WHAT TO WORK ON: Please convert the data below into a two-column CSV with the headers input and output, giving each set of data its own row. Put the text in input and its darktable history in output, each as one quoted field with line breaks replaced by spaces, and leave out the pictures.

━━━━━ ENTRIES PROVIDED ━━━━━

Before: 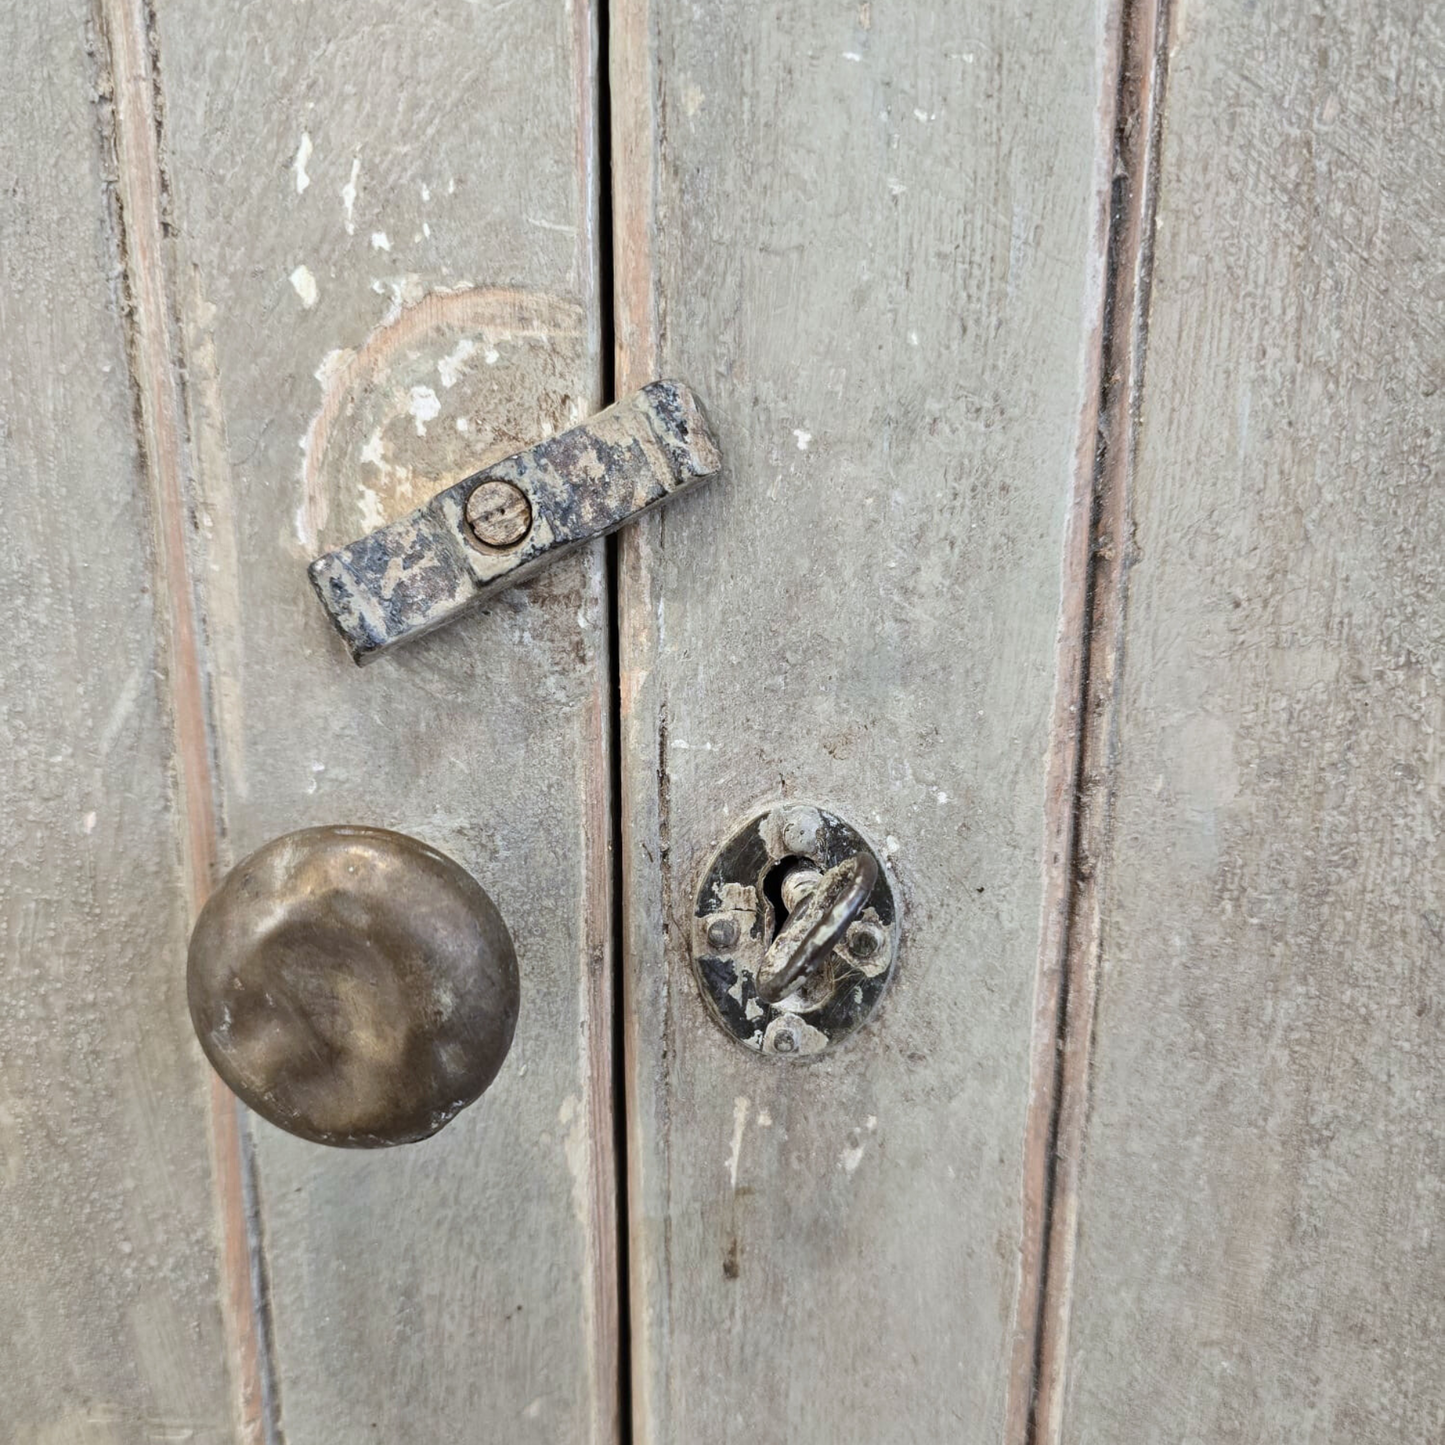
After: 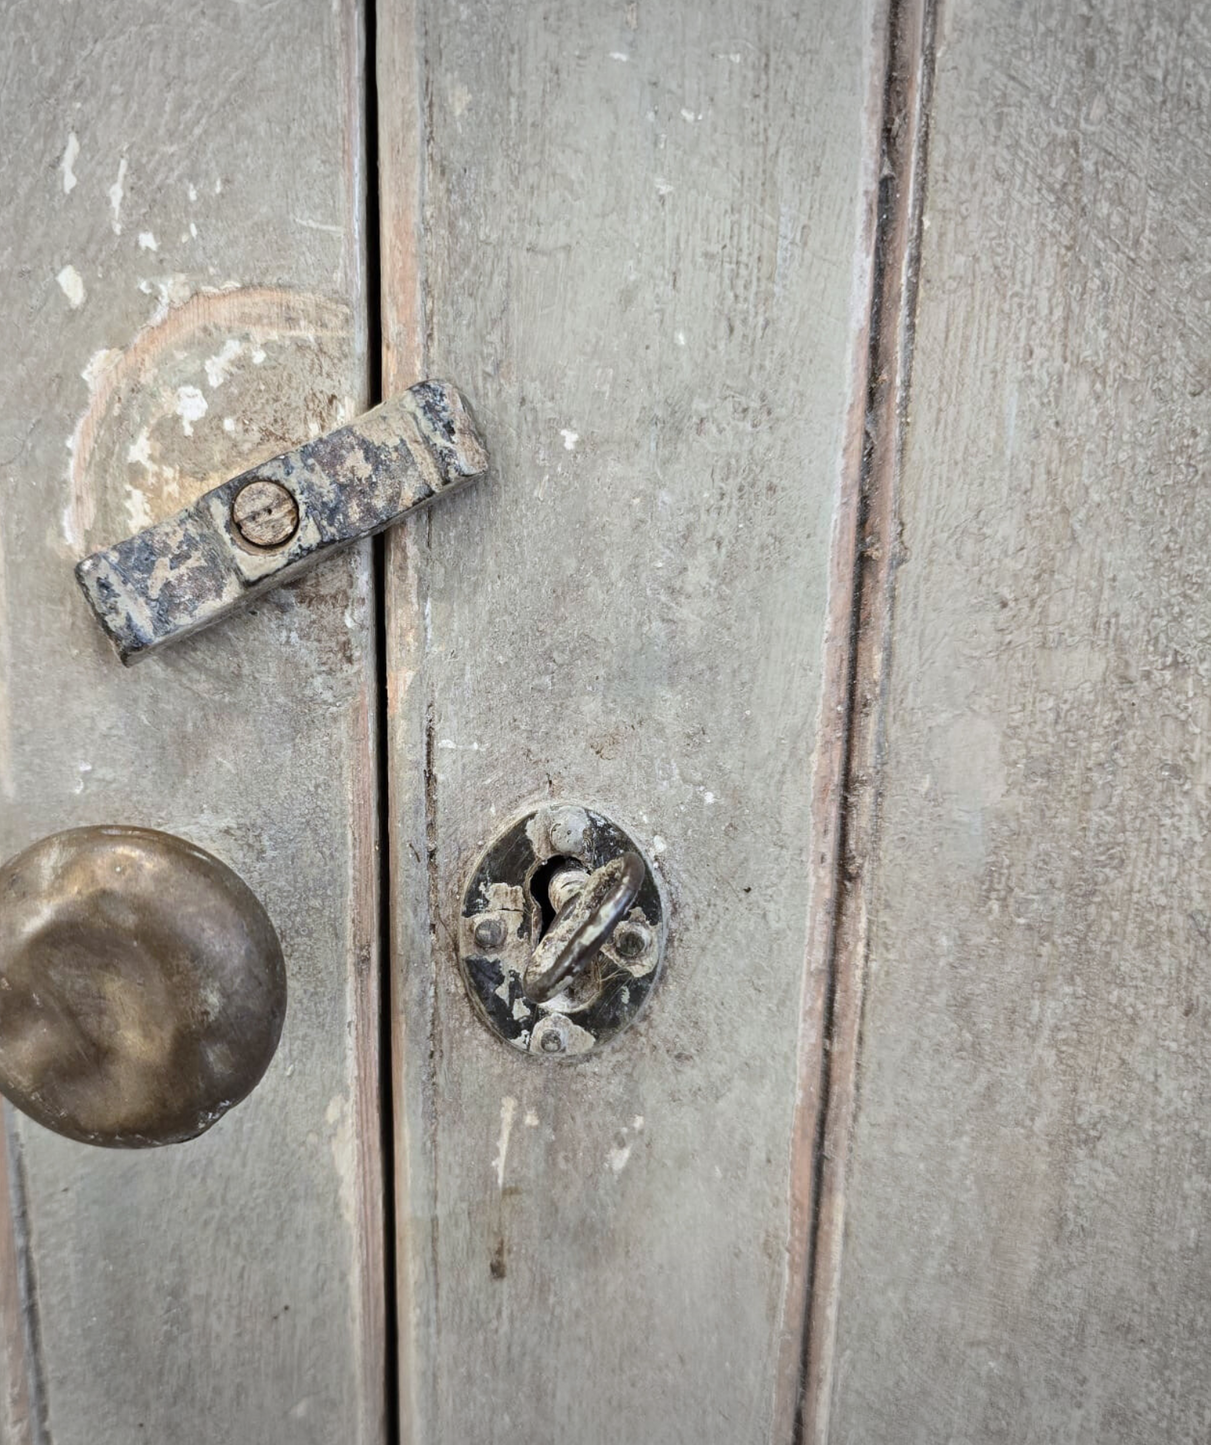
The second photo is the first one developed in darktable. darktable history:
vignetting: fall-off start 100%, brightness -0.282, width/height ratio 1.31
crop: left 16.145%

━━━━━

RESPONSE BELOW:
input,output
"Before: After: The second photo is the first one developed in darktable. darktable history:","vignetting: fall-off start 100%, brightness -0.282, width/height ratio 1.31 crop: left 16.145%"